● WHAT IS BEING ASKED: Look through the records below and copy each line that includes the word "jobs".
── GIVEN RECORDS ──
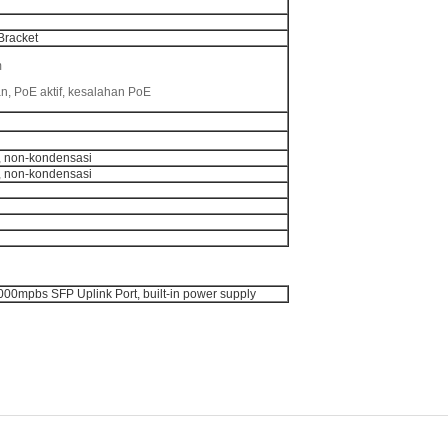
racket
m
tan, PoE aktif, kesalahan PoE
, non-kondensasi
, non-kondensasi
0mpbs SFP Uplink Port, built-in power supply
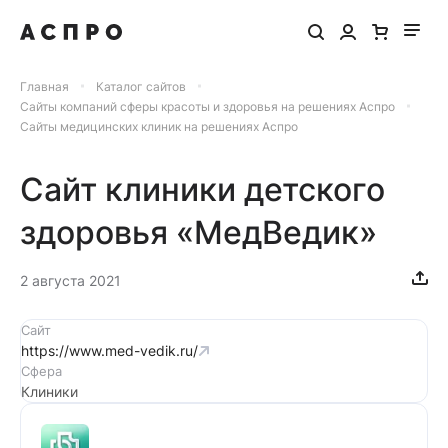
Главная
Каталог сайтов
Сайты компаний сферы красоты и здоровья на решениях Аспро
Сайты медицинских клиник на решениях Аспро
Сайт клиники детского
здоровья «МедВедик»
2 августа 2021
Сайт
https://www.med-vedik.ru/
Сфера
Клиники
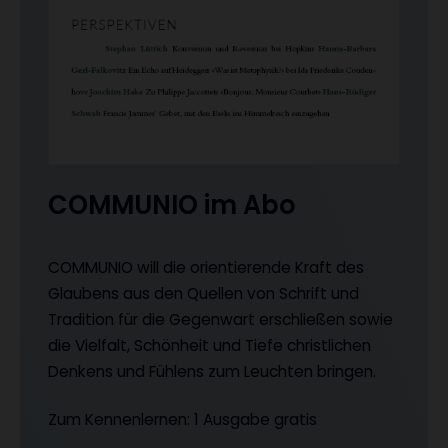
COMMUNIO im Abo
COMMUNIO will die orientierende Kraft des
Glaubens aus den Quellen von Schrift und
Tradition für die Gegenwart erschließen sowie
die Vielfalt, Schönheit und Tiefe christlichen
Denkens und Fühlens zum Leuchten bringen.
Zum Kennenlernen: 1 Ausgabe gratis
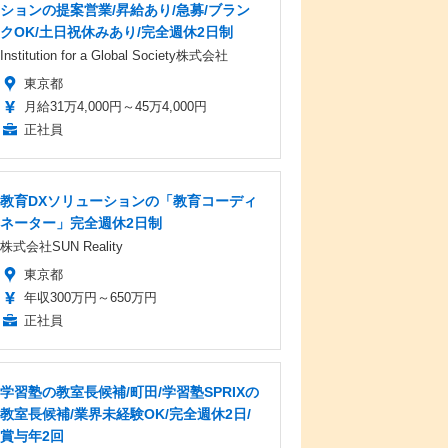
ションの提案営業/昇給あり/急募/ブラン
クOK/土日祝休みあり/完全週休2日制
Institution for a Global Society株式会社
東京都
月給31万4,000円～45万4,000円
正社員
教育DXソリューションの「教育コーディ
ネーター」完全週休2日制
株式会社SUN Reality
東京都
年収300万円～650万円
正社員
学習塾の教室長候補/町田/学習塾SPRIXの
教室長候補/業界未経験OK/完全週休2日/
賞与年2回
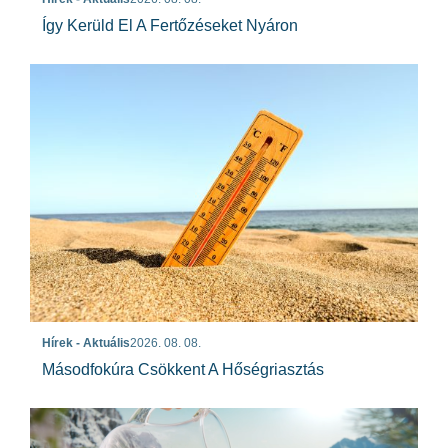
Így Kerüld El A Fertőzéseket Nyáron
Hírek - Aktuális
2026. 08. 08.
Másodfokúra Csökkent A Hőségriasztás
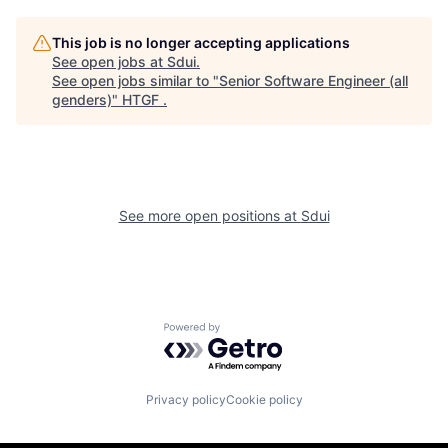
This job is no longer accepting applications
See open jobs at
Sdui
.
See open jobs similar to "
Senior Software Engineer (all
genders)
"
HTGF
.
See more open positions at
Sdui
Powered by Getro.com
Privacy policy
Cookie policy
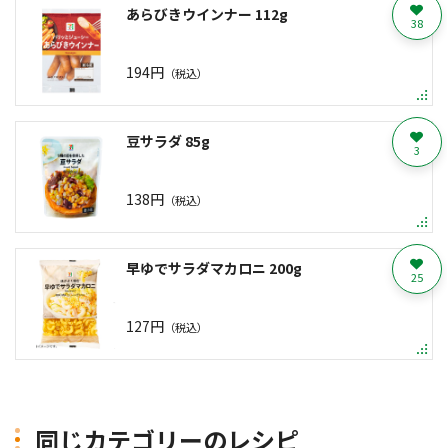
あらびきウインナー 112g
38
194円
（税込）
豆サラダ 85g
3
138円
（税込）
早ゆでサラダマカロニ 200g
25
127円
（税込）
同じカテゴリーのレシピ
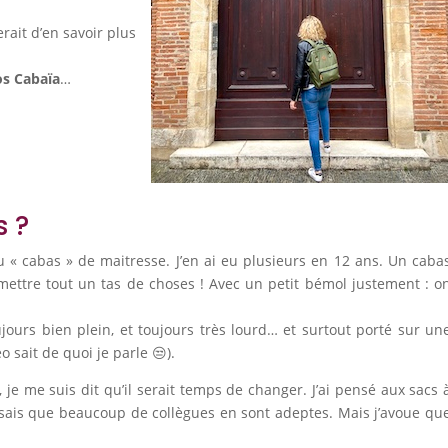
rait d’en savoir plus
os Cabaïa
…
s ?
 « cabas » de maitresse. J’en ai eu plusieurs en 12 ans. Un caba
y mettre tout un tas de choses ! Avec un petit bémol justement : o
ujours bien plein, et toujours très lourd… et surtout porté sur un
 sait de quoi je parle 😒).
je me suis dit qu’il serait temps de changer. J’ai pensé aux sacs 
Je sais que beaucoup de collègues en sont adeptes. Mais j’avoue qu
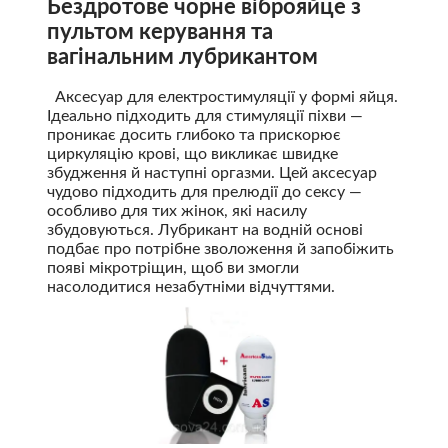
Бездротове чорне віброяйце з
пультом керування та
вагінальним лубрикантом
Аксесуар для електростимуляції у формі яйця.
Ідеально підходить для стимуляції піхви —
проникає досить глибоко та прискорює
циркуляцію крові, що викликає швидке
збудження й наступні оргазми. Цей аксесуар
чудово підходить для прелюдії до сексу —
особливо для тих жінок, які насилу
збудовуються. Лубрикант на водній основі
подбає про потрібне зволоження й запобіжить
появі мікротріщин, щоб ви змогли
насолодитися незабутніми відчуттями.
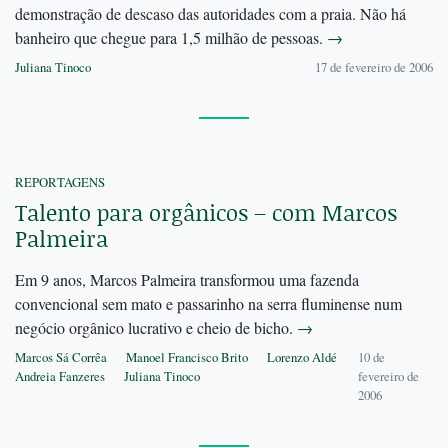
demonstração de descaso das autoridades com a praia. Não há
banheiro que chegue para 1,5 milhão de pessoas.
→
Juliana Tinoco
17 de fevereiro de 2006
REPORTAGENS
Talento para orgânicos – com Marcos
Palmeira
Em 9 anos, Marcos Palmeira transformou uma fazenda
convencional sem mato e passarinho na serra fluminense num
negócio orgânico lucrativo e cheio de bicho.
→
Marcos Sá Corrêa
Manoel Francisco Brito
Lorenzo Aldé
10 de
Andreia Fanzeres
Juliana Tinoco
fevereiro de
2006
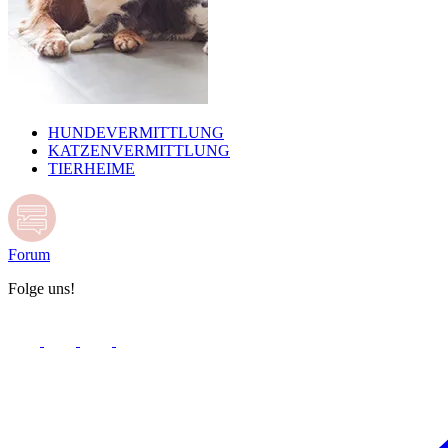
HUNDEVERMITTLUNG
KATZENVERMITTLUNG
TIERHEIME
Forum
Folge uns!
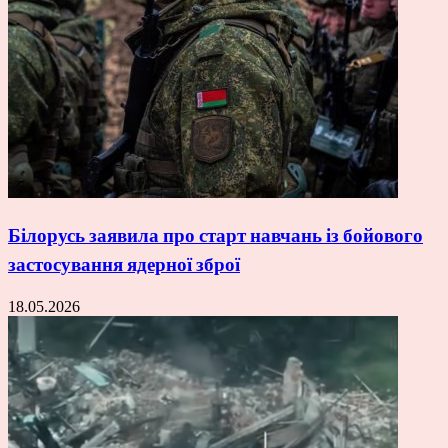
Білорусь заявила про старт навчань із бойового
застосування ядерної зброї
18.05.2026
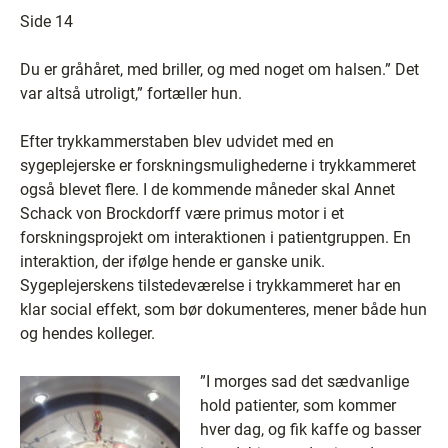
Side 14
Du er gråhåret, med briller, og med noget om halsen.” Det
var altså utroligt,” fortæller hun.
Efter trykkammerstaben blev udvidet med en
sygeplejerske er forskningsmulighederne i trykkammeret
også blevet flere. I de kommende måneder skal Annet
Schack von Brockdorff være primus motor i et
forskningsprojekt om interaktionen i patientgruppen. En
interaktion, der ifølge hende er ganske unik.
Sygeplejerskens tilstedeværelse i trykkammeret har en
klar social effekt, som bør dokumenteres, mener både hun
og hendes kolleger.
”I morges sad det sædvanlige
hold patienter, som kommer
hver dag, og fik kaffe og basser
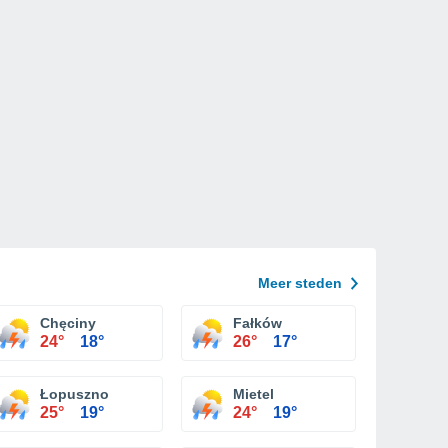
Meer steden
Chęciny
Fałków
24°
18°
26°
17°
Łopuszno
Mietel
25°
19°
24°
19°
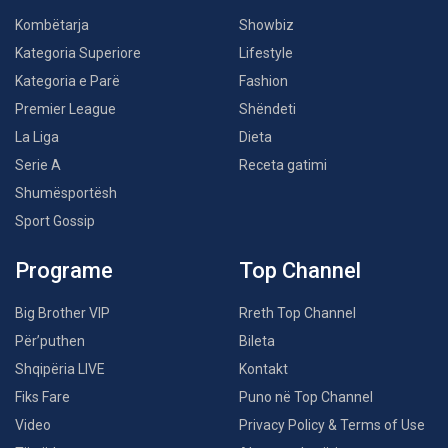
Kombëtarja
Showbiz
Kategoria Superiore
Lifestyle
Kategoria e Parë
Fashion
Premier League
Shëndeti
La Liga
Dieta
Serie A
Receta gatimi
Shumësportësh
Sport Gossip
Programe
Top Channel
Big Brother VIP
Rreth Top Channel
Për’puthen
Bileta
Shqipëria LIVE
Kontakt
Fiks Fare
Puno në Top Channel
Video
Privacy Policy & Terms of Use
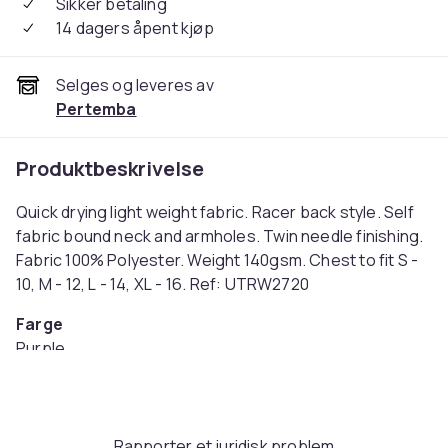
Sikker betaling
14 dagers åpent kjøp
Selges og leveres av
Pertemba
Produktbeskrivelse
Quick drying light weight fabric. Racer back style. Self
fabric bound neck and armholes. Twin needle finishing.
Fabric 100% Polyester. Weight 140gsm. Chest to fit S -
10, M - 12, L - 14, XL - 16. Ref: UTRW2720
Farge
Purple
Størrelse
Large (EU)
Artikkel nr.
Rapporter et juridisk problem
───
● PROBLEM SOLUTION:
See open jobs at
See open jobs similar to "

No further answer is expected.